Write out exactly the lines below starting at the one containing "Figure 5. One-DOF" and ending at the one containing "Figure 22. TVMS". Omit every picture.

Given data:
========

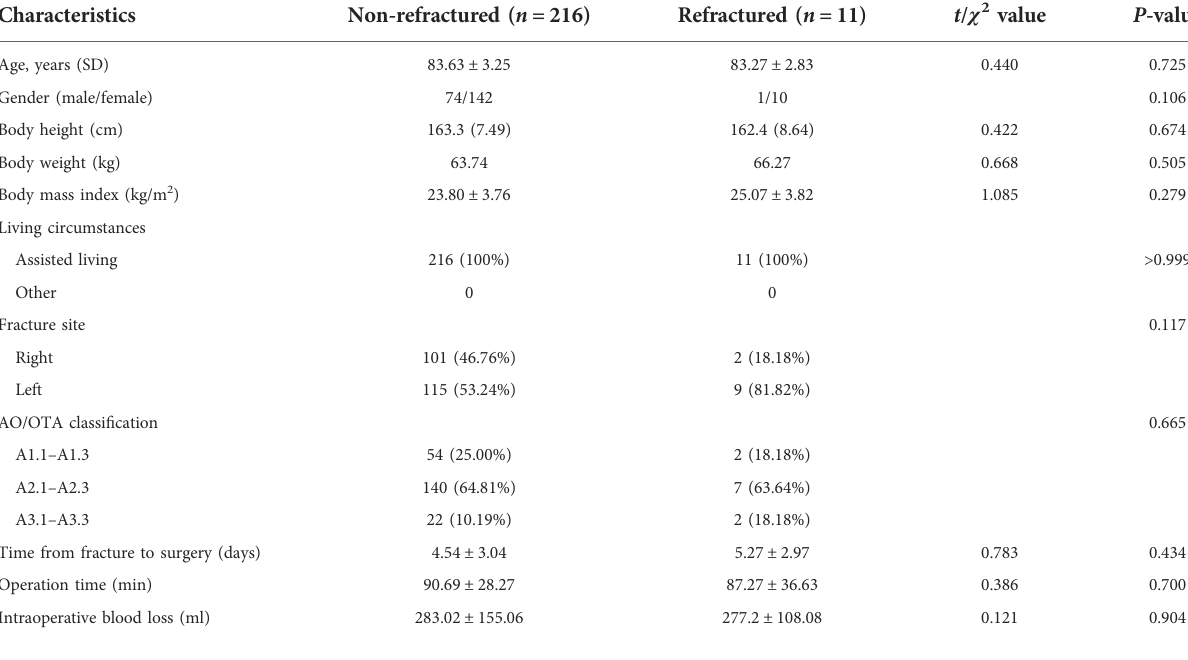
TABLE 1 Comparison of baseline data between the two groups.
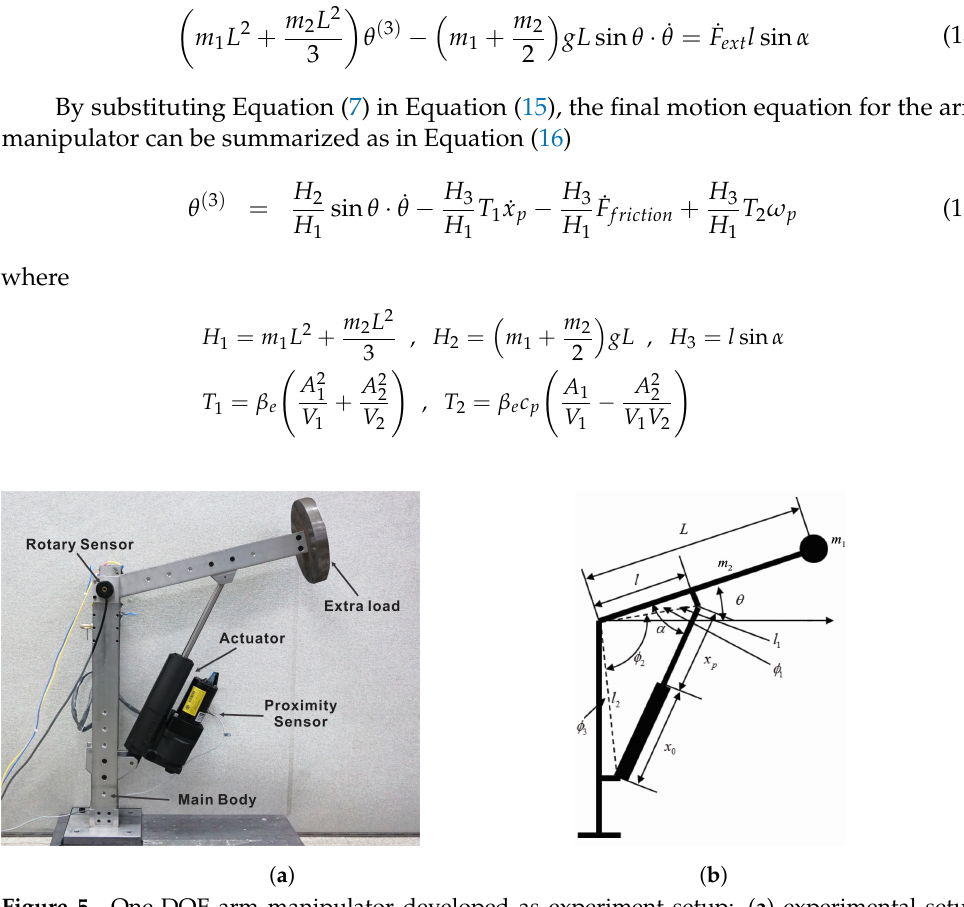
Figure 5. One-DOF arm manipulator developed as experiment setup: ( a ) experimental setup, ( b ) schematic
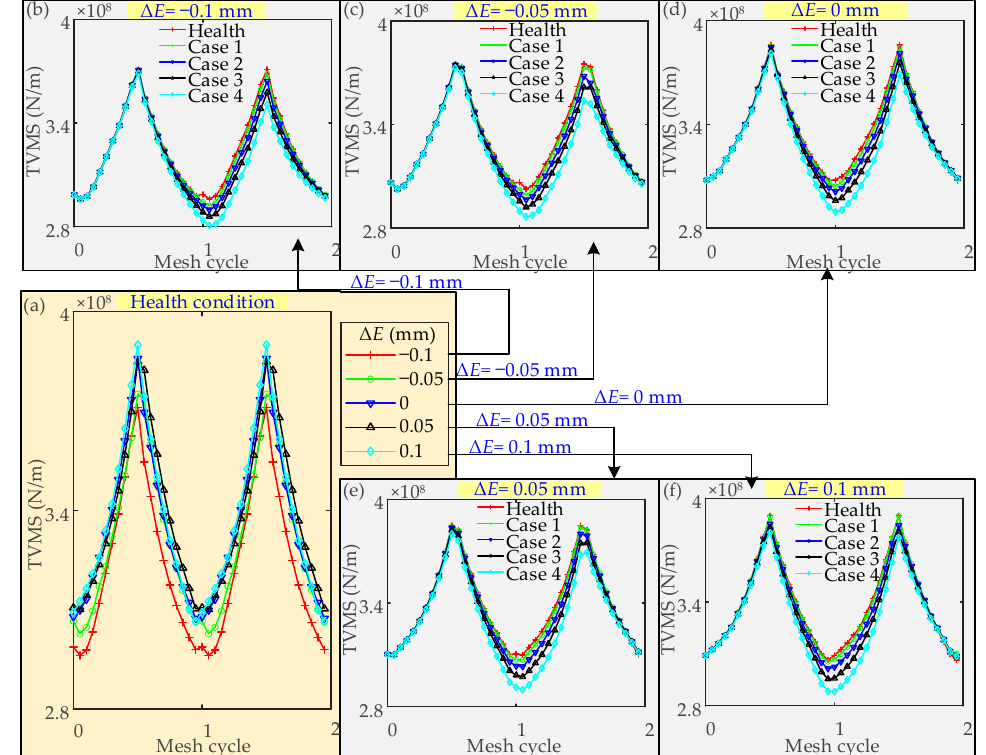
Figure 22. TVMS curves of SBGP considering assembly errors and crack faults: ( a ) TVMS in health conditions with offset errors; ( b ) TVMS curves in the condition of Δ E = − 0.1 mm with different crack degrees; ( c ) TVMS curves in the condition of Δ E = − 0.05 mm with different crack degrees; ( d ) TVMS curves in the condition of Δ E = 0 mm with different crack degrees; ( e ) TVMS curves in the condition of Δ E = 0.05 mm with different crack degrees; ( f ) TVMS curves in the condition of Δ E = 0.1 mm with different crack degrees.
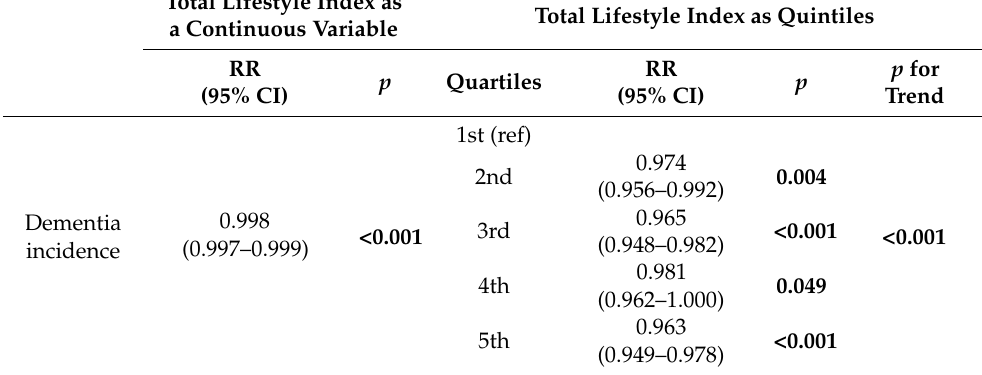
Table 3. Results from Generalized Estimating Equations that evaluated the association between Total Lifestyle Index as a continuous variable and as quintiles (independent variables) with dementia incidence (dependent variable) in non-demented participants at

========

Exercise result:
Figure 5. One-DOF arm manipulator developed as experiment setup: ( a ) experimental setup, ( b ) schematic
Figure 22. TVMS curves of SBGP considering assembly errors and crack faults: ( a ) TVMS in health conditions with offset errors; ( b ) TVMS curves in the condition of Δ E = − 0.1 mm with different crack degrees; ( c ) TVMS curves in the condition of Δ E = − 0.05 mm with different crack degrees; ( d ) TVMS curves in the condition of Δ E = 0 mm with different crack degrees; ( e ) TVMS curves in the condition of Δ E = 0.05 mm with different crack degrees; ( f ) TVMS curves in the condition of Δ E = 0.1 mm with different crack degrees.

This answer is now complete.